Pour la missiologie radicale, cette situation engendre de nouvelles responsabilités. Car d'un point de vue culturel et religieux, le monde dans lequel vivent les Églises et les chrétiens est pluriel. Auparavant, les missions chrétiennes cherchaient à le transformer en un monde monolithique, dominé par le christianisme, mais cela n'a pas fonctionné – bien au contraire, cela a généré des conflits.  


Ainsi, nous devons éviter d’exiger que les peuples et les nations s'adaptent à une foi et à une théologie idéalisées par les Églises du passé, centrées sur l'Europe et les États-Unis. Nous devons repenser notre foi, notre théologie et notre manière de faire des missions dans ce monde pluriel et diversifié.

  

« La reconstruction de la communauté de foi est un défi que l'Alliance Réformée Mondiale a cherché à relever », a déclaré le professeur Song. « Ces dernières années, nous avons été témoins de la manière dont la communauté humaine s'est souillée de sang et a été dévastée par des conflits provoqués non seulement par des forces politiques et économiques, mais aussi par des forces religieuses. Il est curieux que les religions qui professent la paix, l'amour et le salut inspirent la peur, la haine et la destruction dans le monde », a-t-il ajouté.  

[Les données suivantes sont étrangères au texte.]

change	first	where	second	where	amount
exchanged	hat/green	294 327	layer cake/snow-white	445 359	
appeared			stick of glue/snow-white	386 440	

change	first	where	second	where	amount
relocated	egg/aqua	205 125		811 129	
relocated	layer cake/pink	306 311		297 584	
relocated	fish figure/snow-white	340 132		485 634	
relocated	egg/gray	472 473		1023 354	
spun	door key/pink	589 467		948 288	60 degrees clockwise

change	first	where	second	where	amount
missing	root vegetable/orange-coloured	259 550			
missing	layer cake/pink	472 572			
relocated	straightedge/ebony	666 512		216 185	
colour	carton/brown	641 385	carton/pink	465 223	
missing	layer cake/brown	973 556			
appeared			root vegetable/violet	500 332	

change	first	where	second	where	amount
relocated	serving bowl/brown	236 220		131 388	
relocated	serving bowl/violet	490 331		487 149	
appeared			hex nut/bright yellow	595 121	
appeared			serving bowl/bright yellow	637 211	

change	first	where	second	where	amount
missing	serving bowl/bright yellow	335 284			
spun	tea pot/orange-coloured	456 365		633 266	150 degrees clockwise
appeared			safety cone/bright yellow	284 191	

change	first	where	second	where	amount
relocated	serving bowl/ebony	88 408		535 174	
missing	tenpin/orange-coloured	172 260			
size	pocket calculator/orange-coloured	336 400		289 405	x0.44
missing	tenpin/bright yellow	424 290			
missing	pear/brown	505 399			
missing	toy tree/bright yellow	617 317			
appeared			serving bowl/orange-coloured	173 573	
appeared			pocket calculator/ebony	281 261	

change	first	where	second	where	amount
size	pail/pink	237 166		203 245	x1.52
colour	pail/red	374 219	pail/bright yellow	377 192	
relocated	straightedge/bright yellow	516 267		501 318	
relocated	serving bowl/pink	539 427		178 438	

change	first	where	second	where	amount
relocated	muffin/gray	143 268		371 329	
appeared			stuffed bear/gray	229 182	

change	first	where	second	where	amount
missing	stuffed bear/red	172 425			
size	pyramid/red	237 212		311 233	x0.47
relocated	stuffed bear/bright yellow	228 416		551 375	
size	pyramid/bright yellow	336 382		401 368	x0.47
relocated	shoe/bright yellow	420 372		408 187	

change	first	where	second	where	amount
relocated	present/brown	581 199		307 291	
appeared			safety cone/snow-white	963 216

La préoccupation du pasteur Choan-Seng Song est liée à la lutte chrétienne pour la recherche du sens plénier de la vie. Elle conduit à une réflexion sur l'aliénation, qui est l'éloignement, la séparation, le fait d’avancer dans une direction contraire au bon, au juste et au vrai sens de la vie.  


La vie, en tant que processus, a un sens d'accomplissement et présente les qualités nécessaires pour que nous puissions construire ces chemins. L'être humain est un moment de l'existence et a devant lui des possibilités ouvertes. Ces possibilités peuvent être appelées liberté au sein même de l'existence. Mais ces possibilités sont aussi des défis à la condition humaine, c'est pourquoi, lorsque nous analysons la vie, nous sommes obligés d'aborder l'éloignement, la séparation, le fait d’avancer à contre-sens du bon, du juste et du vrai sens de la vie – en d'autres termes, de parler d'aliénation.